Daniel Wishnia, Chief Digital Transformation Officer at German property company, Aroundtown, said the $2.1 billion purchase of Fitbit by Google two weeks ago illustrated how important wearable health and tracking devices would be in future.

“The message is prediction – to try and understand a person’s behaviour, to see what that person will choose and buy.”

Virtual assistance and voice technology were part of this future, he said. “It’s not only about the weather forecast, but it’s also about where can I go? My assistant knows I like sushi, and recommends restaurants that are nearby. This kind of data will lead us to understand how we approach our future customers.”

Devices like Alexa and Google Assistant will eventually shape travel decisions through learning more about our tastes, lifestyle and health, he said.

“The assistant will be interactive; it will know your calendar and tell you it’s time to take a break.”

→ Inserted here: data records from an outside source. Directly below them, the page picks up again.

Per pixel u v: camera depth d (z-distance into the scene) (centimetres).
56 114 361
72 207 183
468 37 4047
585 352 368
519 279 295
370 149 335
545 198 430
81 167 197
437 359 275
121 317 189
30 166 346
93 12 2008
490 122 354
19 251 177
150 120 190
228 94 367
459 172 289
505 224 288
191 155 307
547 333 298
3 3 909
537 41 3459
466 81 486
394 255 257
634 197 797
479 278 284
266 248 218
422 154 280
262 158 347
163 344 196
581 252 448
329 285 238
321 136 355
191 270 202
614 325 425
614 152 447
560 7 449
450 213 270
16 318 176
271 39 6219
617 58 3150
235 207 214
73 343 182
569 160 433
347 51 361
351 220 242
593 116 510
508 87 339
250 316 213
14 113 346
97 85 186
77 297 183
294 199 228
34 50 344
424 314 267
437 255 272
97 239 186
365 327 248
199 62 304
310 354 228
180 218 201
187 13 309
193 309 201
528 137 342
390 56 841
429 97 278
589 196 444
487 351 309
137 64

Joel Brandon-Bravo, vice president of travel solutions at translation service TransPerfect, however, warned of the need for multi-lingual approaches. He said that of the $30 trillion growth in middle-class consumption predicted between 2015 and 2030, only $1 trillion would not come from Asia. Similarly, there were no English speaking countries among the top 10 emerging markets.

Proxy technology, where an enquiry is redirected to a hosted site in the client’s own language, would permit new market penetration, he said. He also urged companies not to think that no new social media channels would emerge, citing the enormous recent growth of short form mobile video site TikTok.